Stokedge and the value creation to traditional retailers

A business creates value when is able to grow and deliver return on capital that exceeds its underlying cost – investors want to be compensated for the risks taken. The ability to create value is directly linked with businesses operational efficiency (reflected at operational margin level), investment required to achieve it (working capital and CAPEX) and long-term visibility (growth strategy and scalability).

The translation of the value creation concept to luxury fashion can be mainly decomposed by the ability to (i) manage inventory efficiently – the largest annual investment by far, which impacts both operational margins and working capital needs – and (ii) address the target market successfully.

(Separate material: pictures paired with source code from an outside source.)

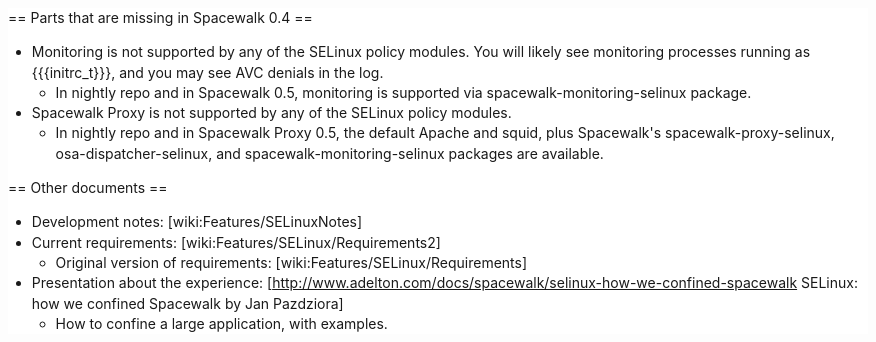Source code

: 
== Parts that are missing in Spacewalk 0.4 ==

 * Monitoring is not supported by any of the SELinux policy modules. You will likely see monitoring processes running as {{{initrc_t}}}, and you may see AVC denials in the log.
   * In nightly repo and in Spacewalk 0.5, monitoring is supported via spacewalk-monitoring-selinux package.
 * Spacewalk Proxy is not supported by any of the SELinux policy modules.
   * In nightly repo and in Spacewalk Proxy 0.5, the default Apache and squid, plus Spacewalk's spacewalk-proxy-selinux, osa-dispatcher-selinux, and spacewalk-monitoring-selinux packages are available.

== Other documents ==

 * Development notes: [wiki:Features/SELinuxNotes]
 * Current requirements: [wiki:Features/SELinux/Requirements2]
   * Original version of requirements: [wiki:Features/SELinux/Requirements]
 * Presentation about the experience: [http://www.adelton.com/docs/spacewalk/selinux-how-we-confined-spacewalk SELinux: how we confined Spacewalk by Jan Pazdziora]
   * How to confine a large application, with examples. 
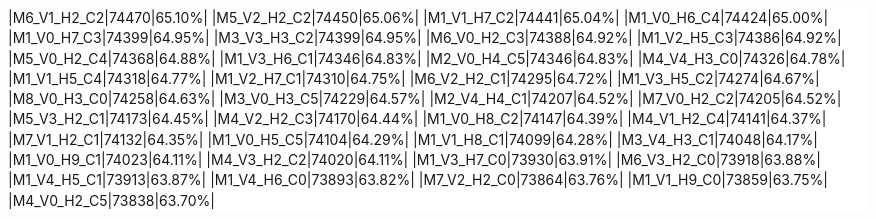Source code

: |M6_V1_H2_C2|74470|65.10%|
|M5_V2_H2_C2|74450|65.06%|
|M1_V1_H7_C2|74441|65.04%|
|M1_V0_H6_C4|74424|65.00%|
|M1_V0_H7_C3|74399|64.95%|
|M3_V3_H3_C2|74399|64.95%|
|M6_V0_H2_C3|74388|64.92%|
|M1_V2_H5_C3|74386|64.92%|
|M5_V0_H2_C4|74368|64.88%|
|M1_V3_H6_C1|74346|64.83%|
|M2_V0_H4_C5|74346|64.83%|
|M4_V4_H3_C0|74326|64.78%|
|M1_V1_H5_C4|74318|64.77%|
|M1_V2_H7_C1|74310|64.75%|
|M6_V2_H2_C1|74295|64.72%|
|M1_V3_H5_C2|74274|64.67%|
|M8_V0_H3_C0|74258|64.63%|
|M3_V0_H3_C5|74229|64.57%|
|M2_V4_H4_C1|74207|64.52%|
|M7_V0_H2_C2|74205|64.52%|
|M5_V3_H2_C1|74173|64.45%|
|M4_V2_H2_C3|74170|64.44%|
|M1_V0_H8_C2|74147|64.39%|
|M4_V1_H2_C4|74141|64.37%|
|M7_V1_H2_C1|74132|64.35%|
|M1_V0_H5_C5|74104|64.29%|
|M1_V1_H8_C1|74099|64.28%|
|M3_V4_H3_C1|74048|64.17%|
|M1_V0_H9_C1|74023|64.11%|
|M4_V3_H2_C2|74020|64.11%|
|M1_V3_H7_C0|73930|63.91%|
|M6_V3_H2_C0|73918|63.88%|
|M1_V4_H5_C1|73913|63.87%|
|M1_V4_H6_C0|73893|63.82%|
|M7_V2_H2_C0|73864|63.76%|
|M1_V1_H9_C0|73859|63.75%|
|M4_V0_H2_C5|73838|63.70%|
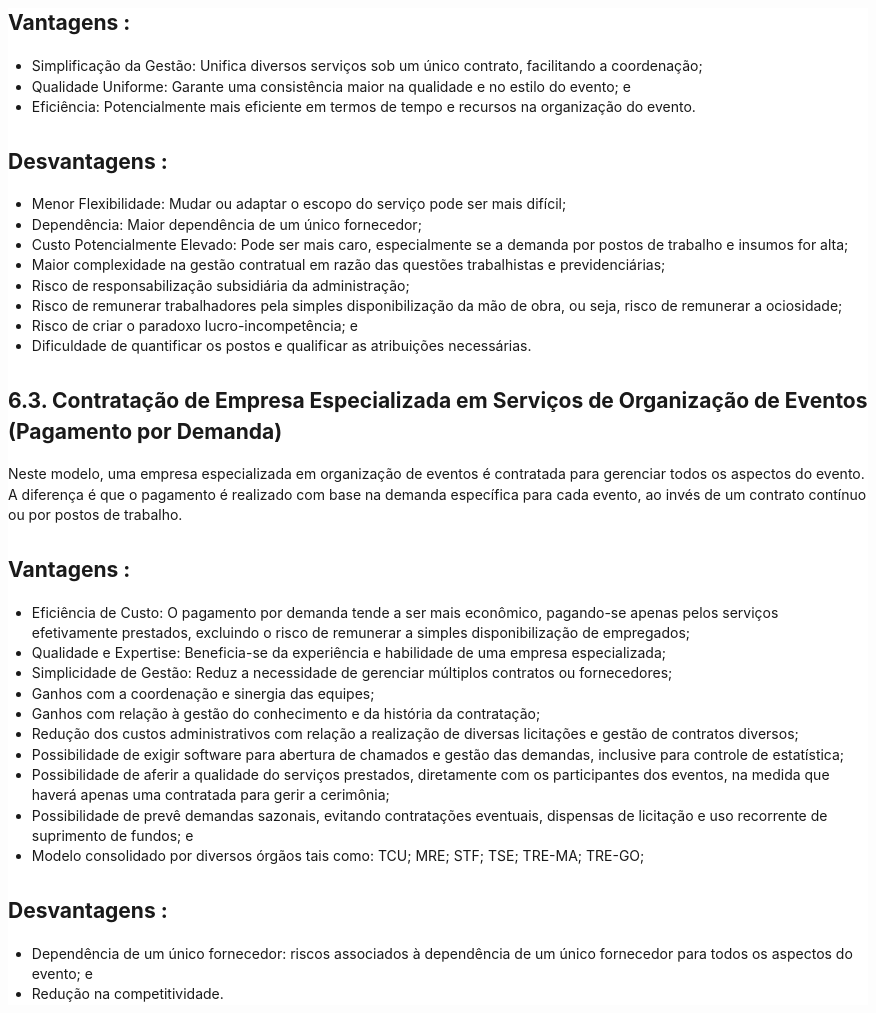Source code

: ## Vantagens :

- Simplificação da Gestão: Unifica diversos serviços sob um único contrato, facilitando a coordenação;
- Qualidade Uniforme: Garante uma consistência maior na qualidade e no estilo do evento; e
- Eficiência: Potencialmente mais eficiente em termos de tempo e recursos na organização do evento.

## Desvantagens :

- Menor Flexibilidade: Mudar ou adaptar o escopo do serviço pode ser mais difícil;
- Dependência: Maior dependência de um único fornecedor;
- Custo Potencialmente Elevado: Pode ser mais caro, especialmente se a demanda por postos de trabalho e insumos for alta;
- Maior complexidade na gestão contratual em razão das questões trabalhistas e previdenciárias;
- Risco de responsabilização subsidiária da administração;
- Risco de remunerar trabalhadores pela simples disponibilização da mão de obra, ou seja, risco de remunerar a ociosidade;
- Risco de criar o paradoxo lucro-incompetência; e
- Dificuldade de quantificar os postos e qualificar as atribuições necessárias.

## 6.3. Contratação de Empresa Especializada em Serviços de Organização de Eventos (Pagamento por Demanda)

Neste  modelo,  uma  empresa  especializada  em  organização  de  eventos  é  contratada  para  gerenciar  todos  os  aspectos  do  evento. A diferença é que o pagamento é realizado com base na demanda específica para cada evento, ao invés de um contrato contínuo ou por postos de trabalho.

## Vantagens :

- Eficiência de Custo: O pagamento por demanda tende a ser mais econômico, pagando-se apenas pelos serviços efetivamente prestados, excluindo o risco de remunerar a simples disponibilização de empregados;
- Qualidade e Expertise: Beneficia-se da experiência e habilidade de uma empresa especializada;
- Simplicidade de Gestão: Reduz a necessidade de gerenciar múltiplos contratos ou fornecedores;
- Ganhos com a coordenação e sinergia das equipes;
- Ganhos com relação à gestão do conhecimento e da história da contratação;
- Redução dos custos administrativos com relação a realização de diversas licitações e gestão de contratos diversos;
- Possibilidade de exigir software para abertura de chamados e gestão das demandas, inclusive para controle de estatística;
- Possibilidade de aferir a qualidade do serviços prestados, diretamente com os participantes dos eventos, na medida que haverá apenas uma contratada para gerir a cerimônia;
- Possibilidade de prevê demandas sazonais, evitando contratações eventuais, dispensas de licitação e uso recorrente de suprimento de fundos; e
- Modelo consolidado por diversos órgãos tais como: TCU; MRE; STF; TSE; TRE-MA; TRE-GO;

## Desvantagens :

- Dependência de um único fornecedor: riscos associados à dependência de um único fornecedor para todos os aspectos do evento; e
- Redução na competitividade.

Ultimately, enterprise value (EV) reflects the perception of value effectively created. According to public information (Graph 1 – EV/Sales Valuation Multiple), market leaders are expected to generate, on average, EV equivalent to 6,0x sales, while traditional retailers, based on Stockedge’s own estimations, are not expected to exceed 1,0x sales.

If we take into consideration that traditional retailers are delivering average net profit margins of 7% to 8%, negatively impacted by inventory (mis)management, and remain highly dependent to the representation of a restricted number of international brands (for a pre-determined period of time), it becomes very clear why the existence of such gap.

Some traditional retailers try to counterbalance these limitations through the adoption of aggressive and expensive online strategies, which end-delivering high sales growth but with no/negligible impact at bottom-line level or developing distinctive capabilities (i.e. create very limited additional value).

We believe net profit margins can be improved significantly (Graph 2 – Revised PL Decomposition).

Full-market transparency (optimal ordering and efficient monitoring) and intraday liquidity (global and real time inventory allocation at tight execution charges) are expected to generate up to ~20% sales incremental value.

On top of the improved net profit margins, transparency and intraday liquidity is also expected to give long-term visibility to traditional retailers – either through dynamic brand portfolio management (i.e. lower dependency and gain bargaining power) or a more efficient direct-to-consumer approach (i.e. understand better what end-consumers are really looking for).

Altogether, full-transparency and intraday liquidity are estimated to deliver long-term visibility and generate additional annual benefits equivalent up to 20% sales. Consequently, despite not changing business landscape, traditional retailers are able to capture a much higher recurrent value – EV can be revised upward from current 1,0x sales to about 3,0x sales.